I am currently trying to throw together a DOS-clone system (to be used
as an advanced bootloader, eventually), but have run into a delimma
working with MCBs. It appears to me through the documents I've read
that when an allocation request is made, DOS scans each memory control
block based on the currently selected allocation semantic (First-Fit,
Best-Fit, Last-Fit). The questions I have are this:
- On initialization of the kernel (*DOS.SYS), how many MCBs are generated? I intended to only pre-create 1, but another question makes
me apprehensive about doing so. If the current allocation mode is first
or last fit, an allocation call would consume the entire free
conventional memory area. Would a mcb-splitting procedure be in order?

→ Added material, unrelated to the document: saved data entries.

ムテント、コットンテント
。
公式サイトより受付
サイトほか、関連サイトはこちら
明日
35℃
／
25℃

Or would it be better to pre-create a number of mcb's, splitting
conventional memory into 64KB (or whatever) blocks right from the get
go?
- When using first or best fit allocation methods, I can determine
where the next mcb in memory is by the summation (mcb segment + number
of paragraphs allocated). But when it comes to last-fit (working from
the last mcb to the first), I don't understand how one would determine
where the previous mcb is in memory. I was thinking of using a portion
of the reserved mcb header area to maintain a link of the previous mcb.
Is this the method DOS uses, or does DOS actually keep record of memory
allocations elsewhere (seems redundant)?
Any help on this would be greatly appreciated.
Thanks,
John
DOS Memory Control Block question
RE:DOS Memory Control Block question
you get one huge mcb, when something is allocted, that size is allocated and the mcb is split. mcbs are as basic as it gets, and work very well since its just a quick linked list.